## [What is being asked]
For the entries presented below, indicate the number of lines that include the word "worn", adding nothing else.

## [Saved entries]
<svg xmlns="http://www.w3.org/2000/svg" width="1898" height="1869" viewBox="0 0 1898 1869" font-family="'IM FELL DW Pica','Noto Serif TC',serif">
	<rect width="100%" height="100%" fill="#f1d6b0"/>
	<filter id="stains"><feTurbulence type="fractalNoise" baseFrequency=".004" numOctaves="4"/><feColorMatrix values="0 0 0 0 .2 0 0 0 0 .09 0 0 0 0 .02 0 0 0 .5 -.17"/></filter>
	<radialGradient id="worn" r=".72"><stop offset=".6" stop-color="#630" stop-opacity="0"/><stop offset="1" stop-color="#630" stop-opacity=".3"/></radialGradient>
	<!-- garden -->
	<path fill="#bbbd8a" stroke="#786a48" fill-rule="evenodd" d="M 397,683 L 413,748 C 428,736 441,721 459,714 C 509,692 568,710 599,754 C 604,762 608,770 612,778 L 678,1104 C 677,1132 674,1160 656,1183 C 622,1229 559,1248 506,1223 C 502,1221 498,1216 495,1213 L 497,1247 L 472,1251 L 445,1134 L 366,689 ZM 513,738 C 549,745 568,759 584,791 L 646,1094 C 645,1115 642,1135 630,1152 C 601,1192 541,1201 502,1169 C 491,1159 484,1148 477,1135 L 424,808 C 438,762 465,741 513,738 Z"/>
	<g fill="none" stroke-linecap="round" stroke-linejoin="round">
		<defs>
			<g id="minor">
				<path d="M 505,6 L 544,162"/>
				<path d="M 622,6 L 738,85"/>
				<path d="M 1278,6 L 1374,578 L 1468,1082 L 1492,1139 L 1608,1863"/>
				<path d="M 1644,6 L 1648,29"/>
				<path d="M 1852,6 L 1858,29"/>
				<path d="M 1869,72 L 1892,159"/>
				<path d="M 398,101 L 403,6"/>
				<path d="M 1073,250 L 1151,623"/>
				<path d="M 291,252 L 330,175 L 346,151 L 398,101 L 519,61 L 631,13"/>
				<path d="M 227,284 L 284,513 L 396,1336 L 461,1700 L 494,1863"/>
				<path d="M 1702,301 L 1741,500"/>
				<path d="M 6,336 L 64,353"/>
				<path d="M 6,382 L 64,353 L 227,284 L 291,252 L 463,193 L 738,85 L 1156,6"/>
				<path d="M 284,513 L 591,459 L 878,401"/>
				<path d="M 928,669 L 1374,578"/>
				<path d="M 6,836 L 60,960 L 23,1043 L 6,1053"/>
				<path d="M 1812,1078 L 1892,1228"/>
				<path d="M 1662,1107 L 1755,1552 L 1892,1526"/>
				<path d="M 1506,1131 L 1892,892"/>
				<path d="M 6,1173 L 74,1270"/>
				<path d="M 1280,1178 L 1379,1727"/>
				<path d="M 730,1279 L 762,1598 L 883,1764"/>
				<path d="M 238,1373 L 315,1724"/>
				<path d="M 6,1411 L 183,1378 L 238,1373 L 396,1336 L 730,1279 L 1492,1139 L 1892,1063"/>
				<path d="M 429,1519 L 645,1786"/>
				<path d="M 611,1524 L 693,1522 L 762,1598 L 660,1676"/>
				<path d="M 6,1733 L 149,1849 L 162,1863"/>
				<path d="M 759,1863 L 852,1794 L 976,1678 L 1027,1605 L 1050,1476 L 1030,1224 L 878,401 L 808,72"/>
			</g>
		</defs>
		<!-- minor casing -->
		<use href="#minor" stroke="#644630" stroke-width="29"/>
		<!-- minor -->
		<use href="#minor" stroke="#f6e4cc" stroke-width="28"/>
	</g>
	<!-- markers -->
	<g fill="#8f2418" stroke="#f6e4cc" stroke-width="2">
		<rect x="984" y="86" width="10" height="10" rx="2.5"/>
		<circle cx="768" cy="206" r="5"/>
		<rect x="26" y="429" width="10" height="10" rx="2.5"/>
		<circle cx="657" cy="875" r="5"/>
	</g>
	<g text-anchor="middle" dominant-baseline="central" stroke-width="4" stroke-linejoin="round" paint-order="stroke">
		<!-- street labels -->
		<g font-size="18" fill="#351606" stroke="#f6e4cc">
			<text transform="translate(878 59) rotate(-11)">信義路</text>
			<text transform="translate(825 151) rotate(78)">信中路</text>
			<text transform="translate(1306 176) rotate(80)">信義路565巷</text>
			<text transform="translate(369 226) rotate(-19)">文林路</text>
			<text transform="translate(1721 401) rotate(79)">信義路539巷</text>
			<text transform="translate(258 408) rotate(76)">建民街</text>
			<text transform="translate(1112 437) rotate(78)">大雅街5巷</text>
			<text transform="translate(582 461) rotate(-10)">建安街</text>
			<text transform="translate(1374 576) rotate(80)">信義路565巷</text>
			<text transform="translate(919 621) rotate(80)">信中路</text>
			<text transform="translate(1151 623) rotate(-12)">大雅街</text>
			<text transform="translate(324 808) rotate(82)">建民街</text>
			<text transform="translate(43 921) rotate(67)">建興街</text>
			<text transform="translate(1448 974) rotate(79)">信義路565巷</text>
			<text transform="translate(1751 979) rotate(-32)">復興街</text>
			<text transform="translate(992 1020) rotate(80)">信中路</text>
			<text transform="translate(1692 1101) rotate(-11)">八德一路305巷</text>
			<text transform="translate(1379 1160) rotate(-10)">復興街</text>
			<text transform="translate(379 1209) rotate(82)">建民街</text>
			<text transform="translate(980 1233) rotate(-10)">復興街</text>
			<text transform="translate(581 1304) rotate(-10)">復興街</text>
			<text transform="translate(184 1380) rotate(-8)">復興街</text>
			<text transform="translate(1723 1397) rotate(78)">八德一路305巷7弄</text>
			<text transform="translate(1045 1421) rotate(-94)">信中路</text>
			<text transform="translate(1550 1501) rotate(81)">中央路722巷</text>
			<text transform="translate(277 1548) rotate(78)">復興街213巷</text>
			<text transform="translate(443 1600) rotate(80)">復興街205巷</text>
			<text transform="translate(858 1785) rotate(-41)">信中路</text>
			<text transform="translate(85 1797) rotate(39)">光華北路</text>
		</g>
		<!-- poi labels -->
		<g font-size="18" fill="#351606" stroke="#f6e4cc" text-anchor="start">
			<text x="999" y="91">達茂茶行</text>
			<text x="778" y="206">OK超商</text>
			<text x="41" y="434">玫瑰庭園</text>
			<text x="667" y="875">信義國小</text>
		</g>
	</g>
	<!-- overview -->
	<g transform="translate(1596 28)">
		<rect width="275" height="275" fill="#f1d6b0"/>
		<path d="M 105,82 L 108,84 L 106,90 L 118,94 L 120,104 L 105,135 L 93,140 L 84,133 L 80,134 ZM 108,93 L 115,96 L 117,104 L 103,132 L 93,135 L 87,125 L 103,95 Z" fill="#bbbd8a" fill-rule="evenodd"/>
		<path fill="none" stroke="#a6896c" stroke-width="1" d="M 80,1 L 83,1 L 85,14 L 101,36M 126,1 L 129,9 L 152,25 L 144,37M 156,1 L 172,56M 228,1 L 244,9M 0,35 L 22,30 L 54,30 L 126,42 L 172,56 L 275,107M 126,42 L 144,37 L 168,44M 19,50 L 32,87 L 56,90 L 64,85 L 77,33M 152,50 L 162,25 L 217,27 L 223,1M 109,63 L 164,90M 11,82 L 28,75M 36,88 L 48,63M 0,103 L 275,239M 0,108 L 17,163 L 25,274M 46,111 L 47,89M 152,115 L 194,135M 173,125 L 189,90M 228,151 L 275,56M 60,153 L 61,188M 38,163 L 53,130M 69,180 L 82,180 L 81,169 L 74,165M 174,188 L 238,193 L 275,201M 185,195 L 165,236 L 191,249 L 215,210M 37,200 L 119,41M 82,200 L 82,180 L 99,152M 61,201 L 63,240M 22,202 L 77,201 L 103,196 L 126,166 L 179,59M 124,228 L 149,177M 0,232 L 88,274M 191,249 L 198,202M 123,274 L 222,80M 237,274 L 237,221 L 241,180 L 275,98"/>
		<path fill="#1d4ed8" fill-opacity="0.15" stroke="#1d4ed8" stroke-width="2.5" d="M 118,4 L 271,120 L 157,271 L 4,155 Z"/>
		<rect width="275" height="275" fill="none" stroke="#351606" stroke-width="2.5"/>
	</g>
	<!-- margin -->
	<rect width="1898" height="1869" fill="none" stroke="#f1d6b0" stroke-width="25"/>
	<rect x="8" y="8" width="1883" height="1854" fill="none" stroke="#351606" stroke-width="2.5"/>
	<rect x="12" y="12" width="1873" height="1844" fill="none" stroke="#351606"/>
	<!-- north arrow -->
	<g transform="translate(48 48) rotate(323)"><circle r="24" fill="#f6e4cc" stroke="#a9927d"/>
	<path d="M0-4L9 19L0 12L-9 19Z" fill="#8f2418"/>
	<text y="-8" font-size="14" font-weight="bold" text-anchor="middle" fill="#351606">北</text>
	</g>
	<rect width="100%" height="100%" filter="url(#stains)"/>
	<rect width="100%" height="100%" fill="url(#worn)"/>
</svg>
---
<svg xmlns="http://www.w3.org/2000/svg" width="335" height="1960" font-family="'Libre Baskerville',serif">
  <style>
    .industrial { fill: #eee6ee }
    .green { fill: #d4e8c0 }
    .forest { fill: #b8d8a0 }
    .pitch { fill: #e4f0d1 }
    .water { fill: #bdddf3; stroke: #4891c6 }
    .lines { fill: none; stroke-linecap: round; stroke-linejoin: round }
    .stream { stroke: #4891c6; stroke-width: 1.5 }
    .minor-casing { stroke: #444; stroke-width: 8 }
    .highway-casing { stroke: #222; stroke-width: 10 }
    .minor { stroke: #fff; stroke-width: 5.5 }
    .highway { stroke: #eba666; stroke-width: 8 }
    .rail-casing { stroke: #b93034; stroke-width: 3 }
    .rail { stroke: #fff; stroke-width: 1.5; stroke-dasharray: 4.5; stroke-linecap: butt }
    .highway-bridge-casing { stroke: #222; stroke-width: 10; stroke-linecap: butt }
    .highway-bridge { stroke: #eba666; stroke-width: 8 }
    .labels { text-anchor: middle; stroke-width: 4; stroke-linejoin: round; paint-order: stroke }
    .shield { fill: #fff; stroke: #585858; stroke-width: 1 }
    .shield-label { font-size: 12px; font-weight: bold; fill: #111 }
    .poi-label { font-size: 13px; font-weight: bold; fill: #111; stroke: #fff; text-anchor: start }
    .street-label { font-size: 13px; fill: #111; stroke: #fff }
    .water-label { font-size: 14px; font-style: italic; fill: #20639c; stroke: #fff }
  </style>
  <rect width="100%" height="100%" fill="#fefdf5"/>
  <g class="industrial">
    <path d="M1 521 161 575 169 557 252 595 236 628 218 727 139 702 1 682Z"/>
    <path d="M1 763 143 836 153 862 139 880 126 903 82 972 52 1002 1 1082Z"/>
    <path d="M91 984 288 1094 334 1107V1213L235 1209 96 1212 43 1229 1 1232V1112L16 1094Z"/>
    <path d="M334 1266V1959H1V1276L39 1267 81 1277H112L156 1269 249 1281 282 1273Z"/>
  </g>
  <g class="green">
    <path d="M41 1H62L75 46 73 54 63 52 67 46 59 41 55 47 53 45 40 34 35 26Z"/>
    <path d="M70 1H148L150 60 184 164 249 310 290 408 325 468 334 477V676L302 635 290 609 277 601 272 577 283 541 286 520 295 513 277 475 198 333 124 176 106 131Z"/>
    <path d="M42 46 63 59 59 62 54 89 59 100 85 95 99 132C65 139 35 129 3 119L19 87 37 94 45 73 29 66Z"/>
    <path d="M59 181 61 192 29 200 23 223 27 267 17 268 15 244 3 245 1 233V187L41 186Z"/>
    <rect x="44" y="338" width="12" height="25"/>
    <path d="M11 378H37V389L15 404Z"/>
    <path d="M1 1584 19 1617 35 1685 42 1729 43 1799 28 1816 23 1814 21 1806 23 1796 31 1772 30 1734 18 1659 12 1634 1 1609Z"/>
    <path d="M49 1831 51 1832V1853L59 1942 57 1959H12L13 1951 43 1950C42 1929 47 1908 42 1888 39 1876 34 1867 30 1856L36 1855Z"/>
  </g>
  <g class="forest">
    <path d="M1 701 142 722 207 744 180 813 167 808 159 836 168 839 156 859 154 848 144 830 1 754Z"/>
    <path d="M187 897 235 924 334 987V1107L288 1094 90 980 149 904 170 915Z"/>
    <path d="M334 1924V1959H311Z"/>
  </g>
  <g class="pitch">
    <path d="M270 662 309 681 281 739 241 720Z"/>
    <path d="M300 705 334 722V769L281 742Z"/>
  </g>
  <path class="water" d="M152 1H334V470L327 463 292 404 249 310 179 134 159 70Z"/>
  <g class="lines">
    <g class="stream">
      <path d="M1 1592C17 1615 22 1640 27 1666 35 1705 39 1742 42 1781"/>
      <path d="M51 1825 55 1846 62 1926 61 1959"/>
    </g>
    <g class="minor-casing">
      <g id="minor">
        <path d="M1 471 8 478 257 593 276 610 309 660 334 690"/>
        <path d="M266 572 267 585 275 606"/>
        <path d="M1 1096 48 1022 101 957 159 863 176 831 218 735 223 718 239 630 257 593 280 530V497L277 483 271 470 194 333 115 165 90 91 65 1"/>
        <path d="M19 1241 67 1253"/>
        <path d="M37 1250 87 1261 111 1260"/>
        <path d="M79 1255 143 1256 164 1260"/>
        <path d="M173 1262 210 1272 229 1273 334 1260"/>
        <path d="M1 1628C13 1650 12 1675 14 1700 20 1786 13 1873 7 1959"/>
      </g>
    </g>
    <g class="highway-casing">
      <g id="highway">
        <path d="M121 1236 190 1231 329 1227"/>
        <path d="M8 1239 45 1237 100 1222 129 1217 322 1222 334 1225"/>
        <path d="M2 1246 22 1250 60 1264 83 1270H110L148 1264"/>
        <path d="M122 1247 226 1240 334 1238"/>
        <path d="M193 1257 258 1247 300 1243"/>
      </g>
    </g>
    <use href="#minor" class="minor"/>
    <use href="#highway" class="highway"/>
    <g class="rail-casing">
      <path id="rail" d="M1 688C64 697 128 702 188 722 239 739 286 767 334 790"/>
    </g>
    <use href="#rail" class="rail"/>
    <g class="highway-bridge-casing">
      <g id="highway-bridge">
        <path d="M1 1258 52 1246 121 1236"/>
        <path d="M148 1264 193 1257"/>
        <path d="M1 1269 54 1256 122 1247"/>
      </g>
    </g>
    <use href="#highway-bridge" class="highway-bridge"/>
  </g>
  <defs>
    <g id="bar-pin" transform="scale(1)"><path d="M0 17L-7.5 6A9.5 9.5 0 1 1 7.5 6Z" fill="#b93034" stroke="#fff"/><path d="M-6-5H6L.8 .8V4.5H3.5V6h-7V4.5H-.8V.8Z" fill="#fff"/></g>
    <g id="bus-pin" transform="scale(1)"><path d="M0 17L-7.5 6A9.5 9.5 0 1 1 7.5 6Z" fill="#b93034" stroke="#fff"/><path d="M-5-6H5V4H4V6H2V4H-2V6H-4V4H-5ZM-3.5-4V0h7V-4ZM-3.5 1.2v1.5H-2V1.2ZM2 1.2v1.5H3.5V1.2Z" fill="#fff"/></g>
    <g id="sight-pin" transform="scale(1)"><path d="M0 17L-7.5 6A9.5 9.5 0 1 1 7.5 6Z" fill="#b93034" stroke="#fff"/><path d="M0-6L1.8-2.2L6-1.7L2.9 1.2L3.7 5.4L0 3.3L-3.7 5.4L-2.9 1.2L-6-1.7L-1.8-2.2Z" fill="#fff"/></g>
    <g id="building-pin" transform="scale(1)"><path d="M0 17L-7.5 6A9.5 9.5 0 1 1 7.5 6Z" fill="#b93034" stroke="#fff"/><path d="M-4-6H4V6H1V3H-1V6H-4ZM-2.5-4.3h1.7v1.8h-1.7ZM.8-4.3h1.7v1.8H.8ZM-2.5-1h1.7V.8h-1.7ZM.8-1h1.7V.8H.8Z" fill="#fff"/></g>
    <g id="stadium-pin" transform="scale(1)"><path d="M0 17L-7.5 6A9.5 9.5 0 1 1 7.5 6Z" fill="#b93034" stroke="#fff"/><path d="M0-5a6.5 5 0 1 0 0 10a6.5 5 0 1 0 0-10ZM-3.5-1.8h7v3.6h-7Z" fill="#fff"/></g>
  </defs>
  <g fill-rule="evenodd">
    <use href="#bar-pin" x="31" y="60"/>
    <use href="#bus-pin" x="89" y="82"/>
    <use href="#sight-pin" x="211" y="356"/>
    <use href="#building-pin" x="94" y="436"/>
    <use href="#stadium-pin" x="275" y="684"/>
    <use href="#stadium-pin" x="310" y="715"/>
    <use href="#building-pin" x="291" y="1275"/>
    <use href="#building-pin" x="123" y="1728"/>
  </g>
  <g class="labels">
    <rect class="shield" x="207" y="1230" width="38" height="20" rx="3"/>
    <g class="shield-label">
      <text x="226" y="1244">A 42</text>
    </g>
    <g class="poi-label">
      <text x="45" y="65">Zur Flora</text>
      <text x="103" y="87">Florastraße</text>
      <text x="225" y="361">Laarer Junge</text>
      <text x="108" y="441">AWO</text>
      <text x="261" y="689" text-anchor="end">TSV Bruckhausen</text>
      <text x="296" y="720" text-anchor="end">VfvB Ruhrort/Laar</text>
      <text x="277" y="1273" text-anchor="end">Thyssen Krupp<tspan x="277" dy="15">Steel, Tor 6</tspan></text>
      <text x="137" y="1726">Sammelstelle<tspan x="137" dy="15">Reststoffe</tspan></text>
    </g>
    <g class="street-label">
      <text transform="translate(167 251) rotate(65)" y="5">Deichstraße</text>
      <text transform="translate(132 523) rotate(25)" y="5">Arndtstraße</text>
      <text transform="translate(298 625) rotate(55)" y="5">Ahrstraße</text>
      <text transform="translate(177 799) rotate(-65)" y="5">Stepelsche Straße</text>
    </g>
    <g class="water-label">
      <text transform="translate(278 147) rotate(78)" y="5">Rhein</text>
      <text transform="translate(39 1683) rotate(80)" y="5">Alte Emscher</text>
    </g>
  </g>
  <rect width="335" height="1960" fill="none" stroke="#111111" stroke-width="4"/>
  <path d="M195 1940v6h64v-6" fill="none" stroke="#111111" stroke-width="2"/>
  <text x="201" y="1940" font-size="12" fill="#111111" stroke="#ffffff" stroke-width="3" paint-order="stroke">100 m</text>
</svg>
==
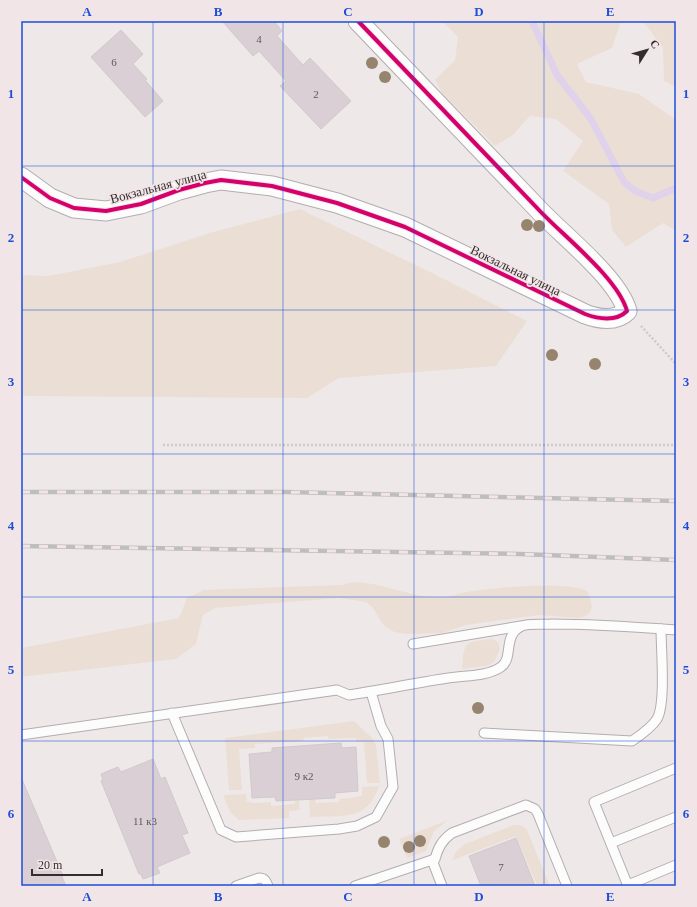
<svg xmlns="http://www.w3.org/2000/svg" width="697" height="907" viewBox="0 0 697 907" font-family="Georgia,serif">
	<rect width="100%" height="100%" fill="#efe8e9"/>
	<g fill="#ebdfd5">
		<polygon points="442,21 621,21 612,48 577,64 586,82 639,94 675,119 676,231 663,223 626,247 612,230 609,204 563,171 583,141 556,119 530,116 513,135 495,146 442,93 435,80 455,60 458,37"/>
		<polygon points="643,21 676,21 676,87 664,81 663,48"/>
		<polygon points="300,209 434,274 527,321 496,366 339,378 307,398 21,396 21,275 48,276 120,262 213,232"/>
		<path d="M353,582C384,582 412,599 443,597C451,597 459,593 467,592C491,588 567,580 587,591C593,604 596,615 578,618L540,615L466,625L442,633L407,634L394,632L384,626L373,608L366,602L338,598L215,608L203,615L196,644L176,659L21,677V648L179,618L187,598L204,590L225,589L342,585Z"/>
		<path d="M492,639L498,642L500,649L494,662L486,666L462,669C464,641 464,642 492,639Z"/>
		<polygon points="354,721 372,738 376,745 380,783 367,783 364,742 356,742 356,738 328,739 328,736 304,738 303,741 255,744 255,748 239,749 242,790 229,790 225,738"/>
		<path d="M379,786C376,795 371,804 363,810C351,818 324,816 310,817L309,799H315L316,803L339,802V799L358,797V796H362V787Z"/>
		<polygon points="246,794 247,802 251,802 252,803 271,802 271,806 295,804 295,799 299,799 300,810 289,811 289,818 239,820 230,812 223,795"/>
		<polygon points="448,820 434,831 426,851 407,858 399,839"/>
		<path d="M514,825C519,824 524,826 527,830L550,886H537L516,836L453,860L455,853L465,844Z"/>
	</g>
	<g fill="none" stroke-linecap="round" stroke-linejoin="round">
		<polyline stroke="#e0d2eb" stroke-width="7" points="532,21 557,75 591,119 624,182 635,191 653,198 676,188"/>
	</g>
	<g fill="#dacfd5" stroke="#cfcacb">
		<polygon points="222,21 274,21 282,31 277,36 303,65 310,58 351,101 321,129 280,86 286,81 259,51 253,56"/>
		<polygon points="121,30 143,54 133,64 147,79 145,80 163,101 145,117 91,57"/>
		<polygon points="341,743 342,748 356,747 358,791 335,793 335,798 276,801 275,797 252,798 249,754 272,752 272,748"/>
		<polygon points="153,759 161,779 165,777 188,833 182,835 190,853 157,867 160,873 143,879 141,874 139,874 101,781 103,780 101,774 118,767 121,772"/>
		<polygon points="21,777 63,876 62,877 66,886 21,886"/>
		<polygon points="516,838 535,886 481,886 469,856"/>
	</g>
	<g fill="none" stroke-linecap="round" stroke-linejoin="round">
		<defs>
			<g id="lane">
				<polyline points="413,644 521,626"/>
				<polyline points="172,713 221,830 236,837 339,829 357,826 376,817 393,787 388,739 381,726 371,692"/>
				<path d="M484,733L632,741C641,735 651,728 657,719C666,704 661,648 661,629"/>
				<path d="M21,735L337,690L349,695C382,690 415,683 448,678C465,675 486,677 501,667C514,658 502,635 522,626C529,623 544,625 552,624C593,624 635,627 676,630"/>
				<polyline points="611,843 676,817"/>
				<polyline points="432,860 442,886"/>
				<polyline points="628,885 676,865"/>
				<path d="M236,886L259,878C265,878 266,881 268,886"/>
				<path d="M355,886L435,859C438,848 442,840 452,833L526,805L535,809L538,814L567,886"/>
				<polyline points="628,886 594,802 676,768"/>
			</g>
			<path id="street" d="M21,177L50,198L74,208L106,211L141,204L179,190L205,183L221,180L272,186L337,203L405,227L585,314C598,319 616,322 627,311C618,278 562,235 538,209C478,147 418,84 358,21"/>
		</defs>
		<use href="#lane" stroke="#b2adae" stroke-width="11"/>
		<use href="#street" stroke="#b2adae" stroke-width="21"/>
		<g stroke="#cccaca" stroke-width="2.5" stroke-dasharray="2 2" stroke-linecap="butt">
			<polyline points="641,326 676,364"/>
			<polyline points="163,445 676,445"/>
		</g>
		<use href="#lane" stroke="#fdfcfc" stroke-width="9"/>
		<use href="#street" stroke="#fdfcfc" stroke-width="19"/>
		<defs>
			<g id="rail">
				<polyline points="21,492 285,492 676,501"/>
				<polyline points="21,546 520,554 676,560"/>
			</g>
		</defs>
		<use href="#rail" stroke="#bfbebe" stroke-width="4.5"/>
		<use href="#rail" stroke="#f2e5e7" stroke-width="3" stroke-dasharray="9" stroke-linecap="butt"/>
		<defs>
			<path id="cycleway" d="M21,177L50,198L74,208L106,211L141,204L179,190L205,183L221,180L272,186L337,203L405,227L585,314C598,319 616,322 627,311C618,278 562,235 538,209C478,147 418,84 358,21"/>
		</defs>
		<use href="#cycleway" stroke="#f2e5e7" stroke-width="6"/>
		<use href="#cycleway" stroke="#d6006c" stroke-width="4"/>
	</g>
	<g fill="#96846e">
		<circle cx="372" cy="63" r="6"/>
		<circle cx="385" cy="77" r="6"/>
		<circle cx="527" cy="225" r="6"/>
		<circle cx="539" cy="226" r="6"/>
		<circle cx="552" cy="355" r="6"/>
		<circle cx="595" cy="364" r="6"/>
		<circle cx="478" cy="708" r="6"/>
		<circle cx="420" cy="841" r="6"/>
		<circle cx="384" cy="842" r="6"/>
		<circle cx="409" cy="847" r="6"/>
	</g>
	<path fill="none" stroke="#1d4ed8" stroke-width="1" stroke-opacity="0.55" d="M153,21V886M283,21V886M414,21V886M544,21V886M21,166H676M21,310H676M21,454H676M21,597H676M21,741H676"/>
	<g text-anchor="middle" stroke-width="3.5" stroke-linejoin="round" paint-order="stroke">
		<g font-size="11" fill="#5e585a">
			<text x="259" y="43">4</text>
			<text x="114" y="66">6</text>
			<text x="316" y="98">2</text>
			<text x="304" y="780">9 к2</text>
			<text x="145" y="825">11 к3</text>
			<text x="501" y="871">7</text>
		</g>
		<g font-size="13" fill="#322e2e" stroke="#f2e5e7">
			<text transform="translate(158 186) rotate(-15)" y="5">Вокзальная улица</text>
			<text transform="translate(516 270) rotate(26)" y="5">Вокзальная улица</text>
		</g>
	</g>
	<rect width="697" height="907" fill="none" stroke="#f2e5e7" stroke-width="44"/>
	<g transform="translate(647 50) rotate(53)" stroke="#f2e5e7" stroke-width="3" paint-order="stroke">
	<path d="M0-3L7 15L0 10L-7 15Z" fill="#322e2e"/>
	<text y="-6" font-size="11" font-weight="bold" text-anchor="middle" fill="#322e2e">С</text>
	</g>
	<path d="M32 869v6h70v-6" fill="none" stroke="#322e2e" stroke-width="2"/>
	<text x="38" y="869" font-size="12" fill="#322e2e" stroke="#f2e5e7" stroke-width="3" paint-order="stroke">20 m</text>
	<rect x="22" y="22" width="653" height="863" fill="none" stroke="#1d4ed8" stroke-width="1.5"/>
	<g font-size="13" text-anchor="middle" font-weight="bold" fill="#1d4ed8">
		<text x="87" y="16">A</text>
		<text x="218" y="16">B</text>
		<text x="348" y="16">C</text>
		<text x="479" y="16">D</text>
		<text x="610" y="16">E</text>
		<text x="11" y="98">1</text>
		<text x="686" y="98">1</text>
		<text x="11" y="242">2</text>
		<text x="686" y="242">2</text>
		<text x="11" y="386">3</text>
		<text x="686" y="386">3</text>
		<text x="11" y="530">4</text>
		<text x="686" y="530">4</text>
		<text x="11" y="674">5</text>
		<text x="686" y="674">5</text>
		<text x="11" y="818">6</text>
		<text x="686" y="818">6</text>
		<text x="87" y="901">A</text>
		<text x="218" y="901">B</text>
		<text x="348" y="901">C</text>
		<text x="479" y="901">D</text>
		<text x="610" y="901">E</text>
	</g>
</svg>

## [Response box]
2